• Input records:
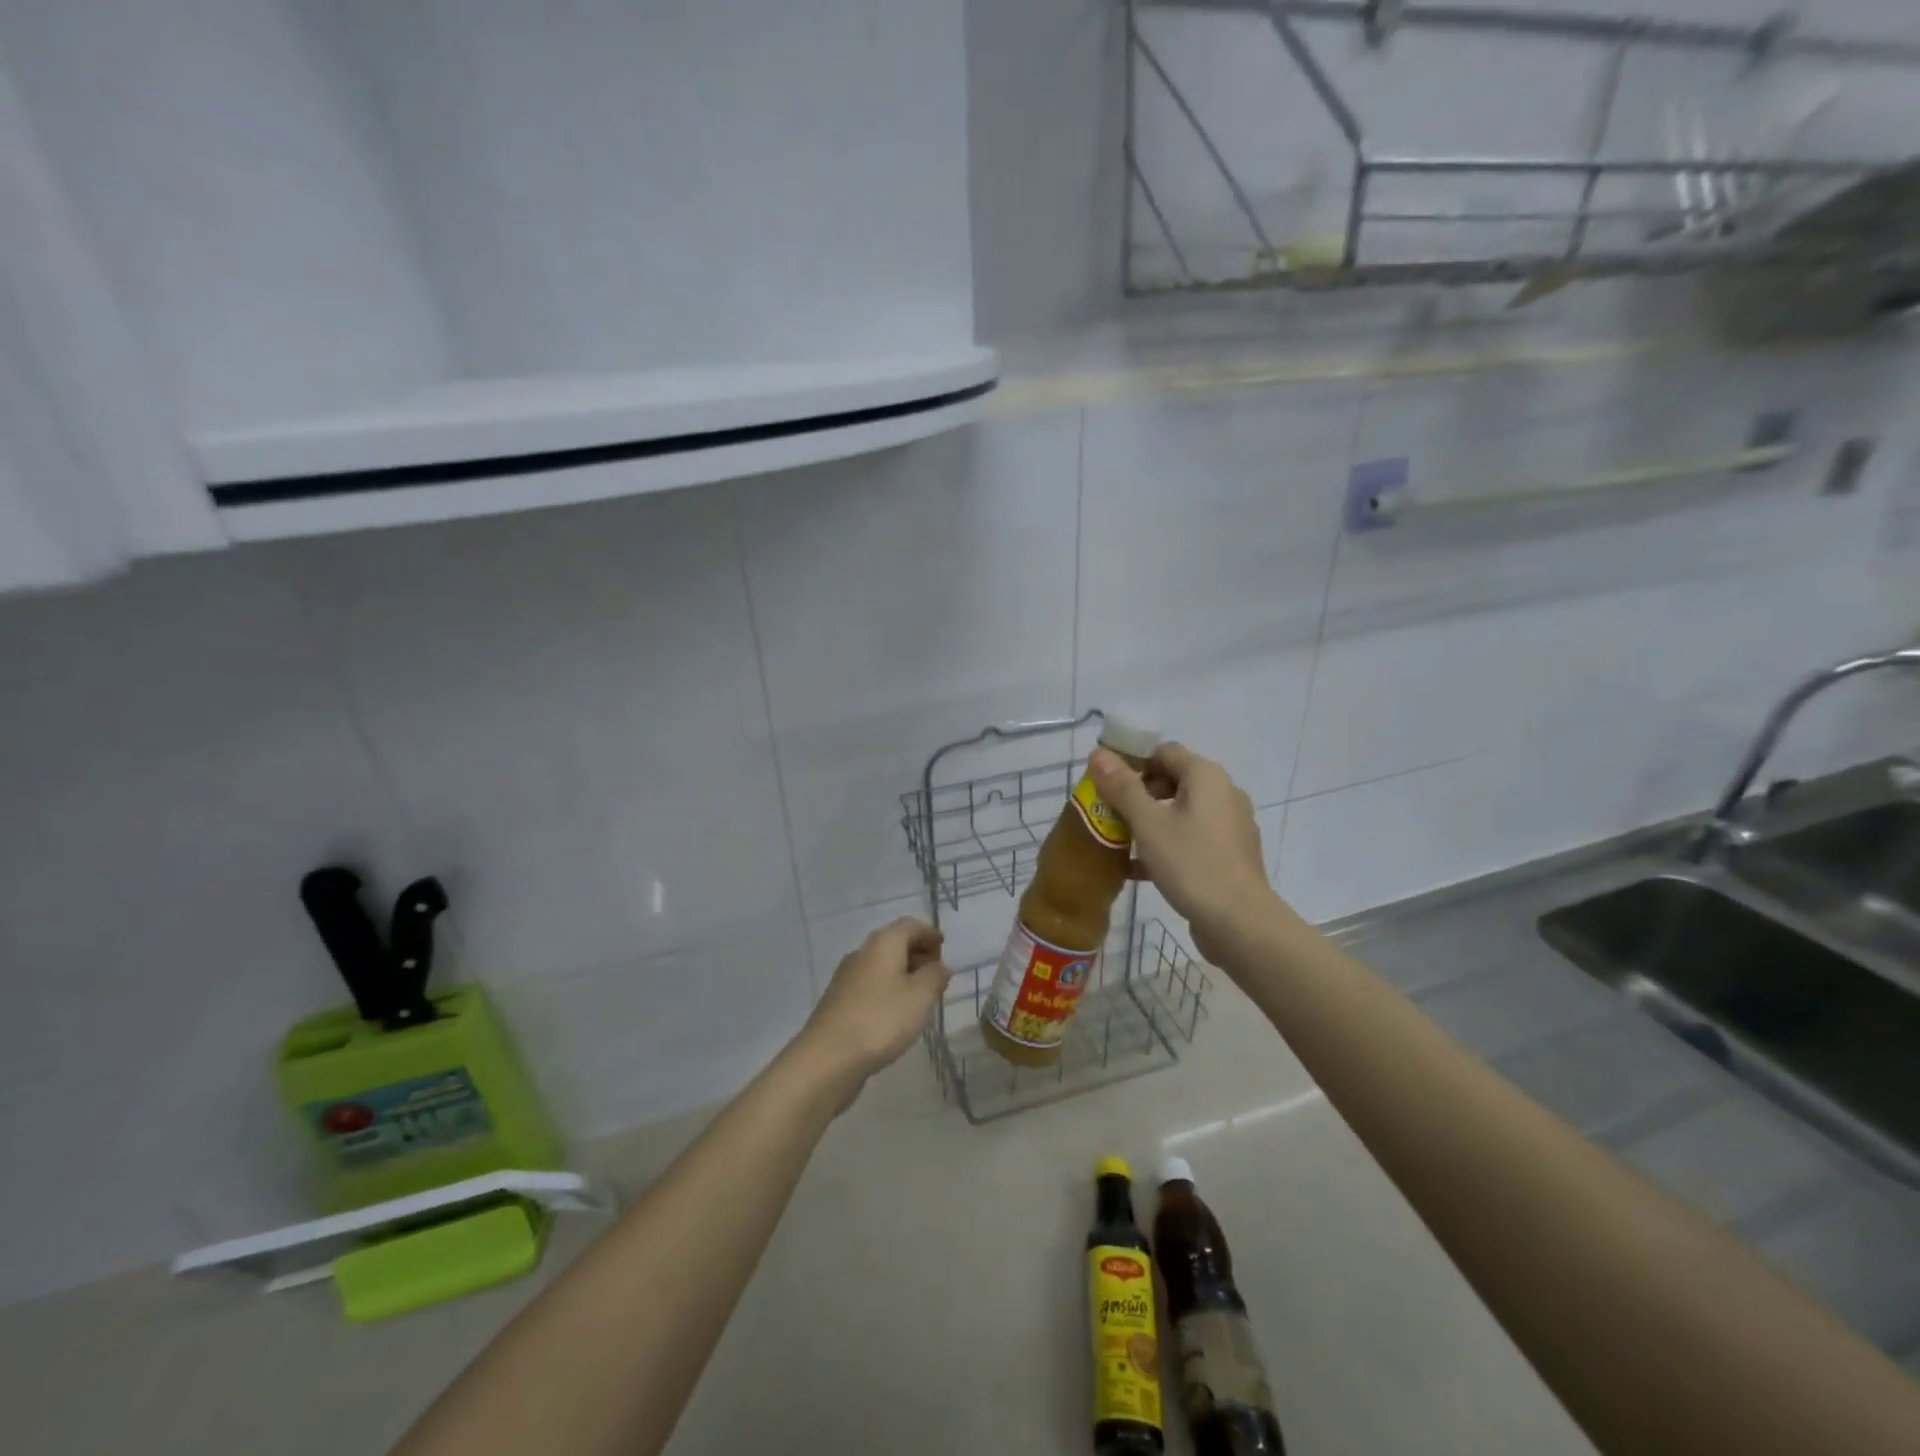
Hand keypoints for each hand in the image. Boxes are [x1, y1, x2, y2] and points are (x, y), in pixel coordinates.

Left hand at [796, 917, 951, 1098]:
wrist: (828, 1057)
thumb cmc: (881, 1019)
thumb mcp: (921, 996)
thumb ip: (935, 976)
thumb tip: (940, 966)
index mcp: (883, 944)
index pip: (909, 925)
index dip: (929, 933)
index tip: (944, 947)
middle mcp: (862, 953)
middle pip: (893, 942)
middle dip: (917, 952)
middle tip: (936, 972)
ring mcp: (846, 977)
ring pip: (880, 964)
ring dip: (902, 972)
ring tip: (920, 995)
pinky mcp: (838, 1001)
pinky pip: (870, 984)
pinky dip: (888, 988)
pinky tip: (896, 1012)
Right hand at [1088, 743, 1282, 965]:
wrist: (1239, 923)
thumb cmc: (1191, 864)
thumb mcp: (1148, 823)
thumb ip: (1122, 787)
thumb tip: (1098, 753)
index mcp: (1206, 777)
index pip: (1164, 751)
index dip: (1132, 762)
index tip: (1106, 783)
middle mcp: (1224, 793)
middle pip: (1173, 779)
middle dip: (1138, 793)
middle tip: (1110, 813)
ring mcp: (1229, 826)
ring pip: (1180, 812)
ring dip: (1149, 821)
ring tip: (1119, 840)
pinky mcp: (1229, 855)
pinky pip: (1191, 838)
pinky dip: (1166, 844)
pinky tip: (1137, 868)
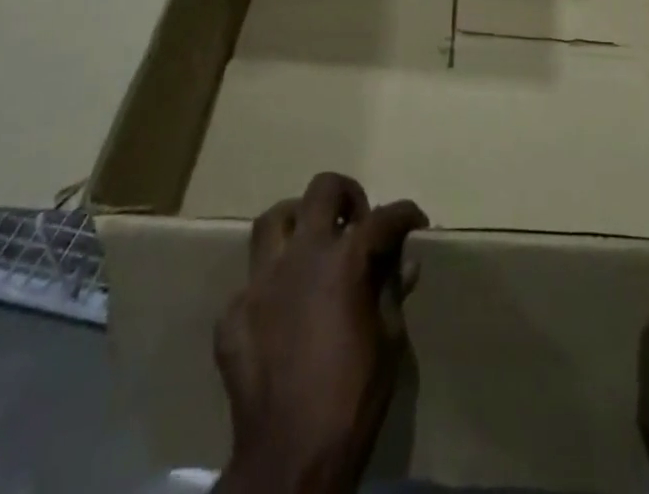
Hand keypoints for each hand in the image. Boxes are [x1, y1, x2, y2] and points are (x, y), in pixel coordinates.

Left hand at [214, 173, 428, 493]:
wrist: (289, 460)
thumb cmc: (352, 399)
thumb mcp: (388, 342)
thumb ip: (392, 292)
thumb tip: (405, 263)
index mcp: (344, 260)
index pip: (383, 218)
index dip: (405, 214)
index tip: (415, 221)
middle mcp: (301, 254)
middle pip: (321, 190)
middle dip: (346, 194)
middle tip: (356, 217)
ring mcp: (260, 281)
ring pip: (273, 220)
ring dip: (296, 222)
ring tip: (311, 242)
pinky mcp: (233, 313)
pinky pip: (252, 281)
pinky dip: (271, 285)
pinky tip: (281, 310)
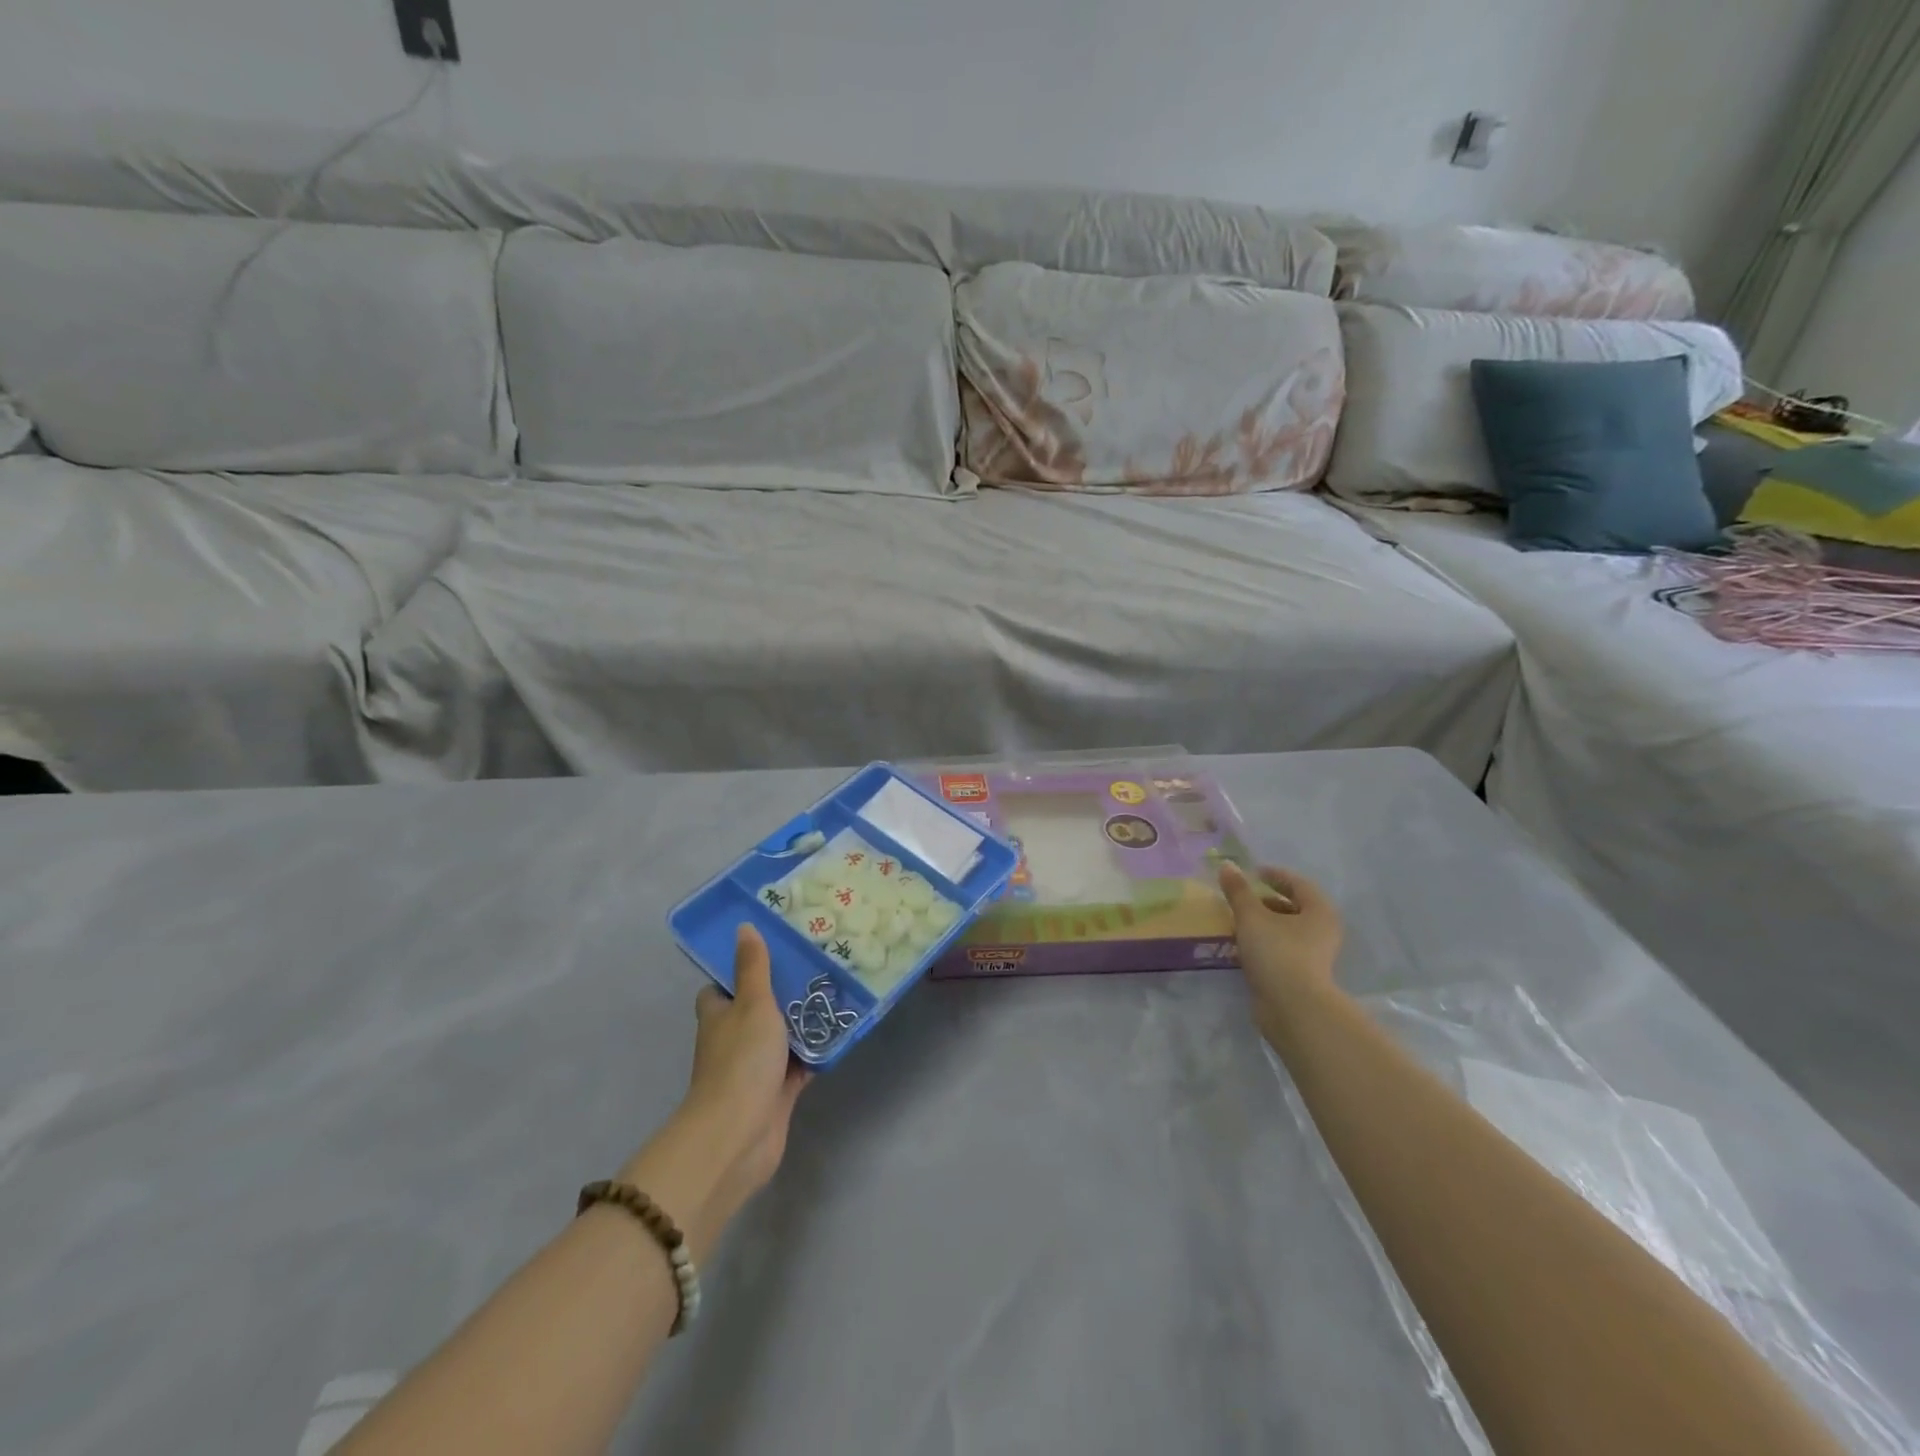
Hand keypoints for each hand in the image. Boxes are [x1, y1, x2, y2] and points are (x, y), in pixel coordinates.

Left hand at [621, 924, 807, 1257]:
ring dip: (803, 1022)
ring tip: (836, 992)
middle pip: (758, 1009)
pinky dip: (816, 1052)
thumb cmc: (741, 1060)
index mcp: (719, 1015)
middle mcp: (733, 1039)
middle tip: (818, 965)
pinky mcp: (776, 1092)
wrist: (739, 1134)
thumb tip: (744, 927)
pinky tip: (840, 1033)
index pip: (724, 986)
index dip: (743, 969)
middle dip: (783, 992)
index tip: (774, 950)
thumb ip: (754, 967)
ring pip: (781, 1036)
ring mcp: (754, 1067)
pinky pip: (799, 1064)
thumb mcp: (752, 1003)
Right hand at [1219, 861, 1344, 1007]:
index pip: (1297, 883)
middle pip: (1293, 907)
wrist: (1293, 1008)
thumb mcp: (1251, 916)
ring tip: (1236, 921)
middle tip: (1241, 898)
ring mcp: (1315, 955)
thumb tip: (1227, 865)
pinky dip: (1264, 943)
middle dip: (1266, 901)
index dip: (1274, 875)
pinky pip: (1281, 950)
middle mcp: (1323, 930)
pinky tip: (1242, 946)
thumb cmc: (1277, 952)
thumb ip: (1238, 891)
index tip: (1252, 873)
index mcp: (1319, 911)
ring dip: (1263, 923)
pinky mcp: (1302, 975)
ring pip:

• Goal of the exercise: Repeat all the material exactly, but keep pictures out of the copy.

• Result:
Hand keypoints for each hand in the image. Boxes are [x1, y1, x2, y2] and points are (x, y), in pixel coordinates.

Left hand at [796, 917, 951, 1098]:
wrist: (828, 1057)
thumb cmc: (881, 1019)
thumb mcp: (921, 996)
thumb ip: (935, 976)
thumb tip: (940, 966)
index mcp: (883, 944)
index pip: (909, 925)
index dip: (929, 933)
index tip: (944, 947)
middle mcp: (862, 953)
middle pip: (893, 942)
middle dip: (917, 952)
middle tip: (936, 972)
ring mcp: (846, 977)
ring pip: (880, 964)
ring dip: (902, 972)
ring tip: (920, 995)
pinky mcp: (838, 1001)
pinky pip: (870, 984)
pinky dip: (888, 988)
pinky tip: (896, 1012)
Right hand at [1088, 743, 1282, 965]:
wrist: (1239, 923)
thumb cmc: (1191, 864)
thumb mcp: (1148, 823)
thumb ip: (1122, 787)
thumb tip: (1098, 753)
index mcp: (1206, 777)
index pip: (1164, 751)
index dip: (1132, 762)
index tip: (1106, 783)
middle mcp: (1224, 793)
middle pip: (1173, 779)
middle dip: (1138, 793)
middle tip: (1110, 813)
ring mcp: (1229, 826)
ring pip: (1180, 812)
ring dip: (1149, 821)
ring tip: (1119, 840)
pinky mcp: (1229, 855)
pinky pip: (1191, 838)
pinky dip: (1166, 844)
pinky tip: (1137, 868)
Hand keypoints for each hand in the image. Boxes are [x1, y1, x2, y2] and points are (x, y), in pixel coordinates.

Left hand at [214, 173, 428, 493]:
wrist: (289, 460)
thumb cmc: (352, 399)
thumb mcp: (388, 342)
thumb ip: (392, 292)
thumb tip: (405, 263)
index mcp: (344, 260)
index pip: (383, 218)
index dip: (405, 214)
index tip: (415, 221)
middle mcp: (301, 254)
middle pip: (321, 190)
middle dip: (346, 194)
middle tip: (356, 217)
ring mcp: (260, 281)
ring pip: (273, 220)
ring dip: (296, 222)
ring tip: (311, 242)
pinky mcp: (233, 313)
pinky pip: (252, 281)
pinky dip: (271, 285)
pinky tip: (281, 310)
Hand keypoints for each hand in the image. Boxes are [x1, y1, x2, y2] and points are (x, y), in pixel coordinates.

Left hand at [621, 924, 807, 1257]:
ring dip: (803, 1022)
ring tip: (836, 992)
middle pip: (758, 1009)
pinky dip: (816, 1052)
thumb cmc: (741, 1060)
index mcp: (719, 1015)
middle mcp: (733, 1039)
middle tip: (818, 965)
pinky mcp: (776, 1092)
wrist: (739, 1134)
thumb tip: (744, 927)
pinky tip: (840, 1033)
index pip: (724, 986)
index dip: (743, 969)
middle dip: (783, 992)
index tip: (774, 950)
thumb ip: (754, 967)
ring pip: (781, 1036)
ring mcp: (754, 1067)
pinky pip: (799, 1064)
thumb mcp: (752, 1003)
Right hand at [1219, 861, 1344, 1007]:
index pip: (1297, 883)
middle pip: (1293, 907)
wrist: (1293, 1008)
thumb mcp: (1251, 916)
ring tip: (1236, 921)
middle tip: (1241, 898)
ring mcp: (1315, 955)
thumb tip: (1227, 865)
pinky dip: (1264, 943)
middle dip: (1266, 901)
index dip: (1274, 875)
pinky pip: (1281, 950)
middle mcp: (1323, 930)
pinky tip: (1242, 946)
thumb cmc: (1277, 952)
thumb ip: (1238, 891)
index tip: (1252, 873)
index mcp: (1319, 911)
ring dip: (1263, 923)
pinky mcp: (1302, 975)
ring pip:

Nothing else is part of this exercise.